┌─ Exercise text
Few countries are likely to see a significant increase in their national health budget. However, recovering costs through user charges can affect equity of access to care. Chronic NCDs, such as diabetes, pose particular problems for funding.

System boundaries

How feasible are interventions for NCDs? Previous reforms have been criticised for focusing on services rather than wider health issues. Long-term control of many NCDs requires preventative activities outside the normal health ministry role. The WHO Tobacco Free Initiative has highlighted the importance of extending boundaries beyond individuals to wider socio-economic factors. Health promotion strategies for NCDs will involve non-health service features such as environmental factors, diet and stress-reduction. This extended role for health systems will have consequences for policy development, advocacy and resource allocation.

Private sector role

Competition-based reforms in the 1990s encouraged the growth of the private health sector. Although these services are often of poor quality and limited to urban areas, they have important implications for the design of NCD interventions. Health planners must address issues such as referral procedures, human resource development and regulatory tools in the private sector. The tobacco, alcohol, food and other industries will also require regulation.
└─
┌─ Data provided
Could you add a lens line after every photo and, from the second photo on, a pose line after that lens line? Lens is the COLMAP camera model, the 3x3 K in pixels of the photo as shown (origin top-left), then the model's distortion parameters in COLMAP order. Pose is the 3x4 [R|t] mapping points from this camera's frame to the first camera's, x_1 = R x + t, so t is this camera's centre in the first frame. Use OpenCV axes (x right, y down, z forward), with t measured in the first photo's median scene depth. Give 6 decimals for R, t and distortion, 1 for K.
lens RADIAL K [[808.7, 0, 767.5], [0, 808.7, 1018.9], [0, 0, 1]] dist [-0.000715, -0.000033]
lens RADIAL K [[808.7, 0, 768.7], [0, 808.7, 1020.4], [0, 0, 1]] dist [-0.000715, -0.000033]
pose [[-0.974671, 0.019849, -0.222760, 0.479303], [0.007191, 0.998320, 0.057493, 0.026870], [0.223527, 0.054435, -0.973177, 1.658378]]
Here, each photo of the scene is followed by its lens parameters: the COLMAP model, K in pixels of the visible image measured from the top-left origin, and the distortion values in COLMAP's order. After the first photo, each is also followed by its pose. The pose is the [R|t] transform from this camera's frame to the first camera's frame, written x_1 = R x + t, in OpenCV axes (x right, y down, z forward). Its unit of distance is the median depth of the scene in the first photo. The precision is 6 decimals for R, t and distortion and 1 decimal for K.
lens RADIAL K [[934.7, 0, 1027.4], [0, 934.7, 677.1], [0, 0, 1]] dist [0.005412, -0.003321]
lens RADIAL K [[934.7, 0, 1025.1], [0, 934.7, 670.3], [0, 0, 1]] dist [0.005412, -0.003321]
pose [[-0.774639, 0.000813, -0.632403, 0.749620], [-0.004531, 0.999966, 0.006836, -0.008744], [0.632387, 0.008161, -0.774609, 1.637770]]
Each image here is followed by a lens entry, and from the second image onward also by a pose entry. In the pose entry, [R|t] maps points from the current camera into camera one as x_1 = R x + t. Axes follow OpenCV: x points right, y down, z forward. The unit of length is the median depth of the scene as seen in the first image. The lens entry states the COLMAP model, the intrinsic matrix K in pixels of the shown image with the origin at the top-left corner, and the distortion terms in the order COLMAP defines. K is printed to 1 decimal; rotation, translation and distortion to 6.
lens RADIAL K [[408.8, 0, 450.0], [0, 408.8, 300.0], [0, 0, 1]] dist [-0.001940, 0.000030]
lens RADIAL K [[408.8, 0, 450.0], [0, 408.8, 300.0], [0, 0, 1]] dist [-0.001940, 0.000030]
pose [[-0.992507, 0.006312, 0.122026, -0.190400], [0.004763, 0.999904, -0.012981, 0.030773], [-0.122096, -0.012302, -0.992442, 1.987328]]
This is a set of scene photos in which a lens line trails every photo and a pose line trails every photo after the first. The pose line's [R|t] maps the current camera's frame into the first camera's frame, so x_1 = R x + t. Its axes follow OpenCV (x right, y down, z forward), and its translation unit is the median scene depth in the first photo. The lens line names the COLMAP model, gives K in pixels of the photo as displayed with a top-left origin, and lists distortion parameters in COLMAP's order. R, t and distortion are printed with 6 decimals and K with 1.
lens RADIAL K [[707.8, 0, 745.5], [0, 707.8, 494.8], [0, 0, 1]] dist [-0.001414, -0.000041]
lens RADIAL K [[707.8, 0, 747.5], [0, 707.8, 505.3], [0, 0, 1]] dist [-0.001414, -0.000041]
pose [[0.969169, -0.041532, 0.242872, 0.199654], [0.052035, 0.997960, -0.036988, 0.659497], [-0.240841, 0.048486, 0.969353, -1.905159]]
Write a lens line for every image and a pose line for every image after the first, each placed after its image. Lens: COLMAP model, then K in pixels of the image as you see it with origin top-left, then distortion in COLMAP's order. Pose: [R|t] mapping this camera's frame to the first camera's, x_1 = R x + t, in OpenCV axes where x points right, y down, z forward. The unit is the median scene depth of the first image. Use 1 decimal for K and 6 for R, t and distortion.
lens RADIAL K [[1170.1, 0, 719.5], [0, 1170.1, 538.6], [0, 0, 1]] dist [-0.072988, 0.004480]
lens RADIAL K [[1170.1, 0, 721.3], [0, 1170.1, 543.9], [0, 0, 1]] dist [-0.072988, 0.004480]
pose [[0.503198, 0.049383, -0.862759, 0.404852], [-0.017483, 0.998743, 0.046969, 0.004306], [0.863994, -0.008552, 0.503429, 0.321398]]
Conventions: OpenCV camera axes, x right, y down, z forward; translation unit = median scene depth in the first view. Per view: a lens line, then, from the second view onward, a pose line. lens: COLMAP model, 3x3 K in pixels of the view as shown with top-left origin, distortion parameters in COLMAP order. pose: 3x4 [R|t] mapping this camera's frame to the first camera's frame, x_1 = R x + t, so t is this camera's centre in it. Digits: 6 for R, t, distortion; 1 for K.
└─
### Task instructions
Pick up the text on health system reform for noncommunicable diseases after its final sentence, about regulating the tobacco, alcohol and food industries, and continue it.

### Reply to the task
Policy-making capacity

Experience has shown that Health Ministries may lack the authority, skilled personnel, and structures and processes for strategic policy-making. Recent reforms may even have weakened this capacity. Policy-making processes could be strengthened by:

  • developing wider policy-making and implementation tools for prioritisation, resource allocation, regulation and capacity assessment

  • developing and supplying a wide range of skills to policy-makers, ranging from epidemiology through economics to political science

  • assessing the implications of new strategies, using techniques such as stakeholder analysis and political mapping

  • employing the knowledge and alternative perspectives of NCD specialists

  • incorporating broader input from stakeholders, such as representatives of NGOs, other sectors and professional groups, to ensure that new policies are well-grounded.

Andrew Green and Charles Collins
Nuffield Institute for Health
University of Leeds
71-75 Clarendon Rd
Leeds
LS2 9PL
UK
T: +44 (0)113 233 6953
F: +44 (0)113 246 0899
a.t.green@leeds.ac.uk

c.d.collins@leeds.ac.uk

See also
Health sector reform and the interpretation of policy context, Health Policy 47 by C. Collins, A. Green and D. Hunter (1999)
World Health Report 2000, WHO, Geneva (2000)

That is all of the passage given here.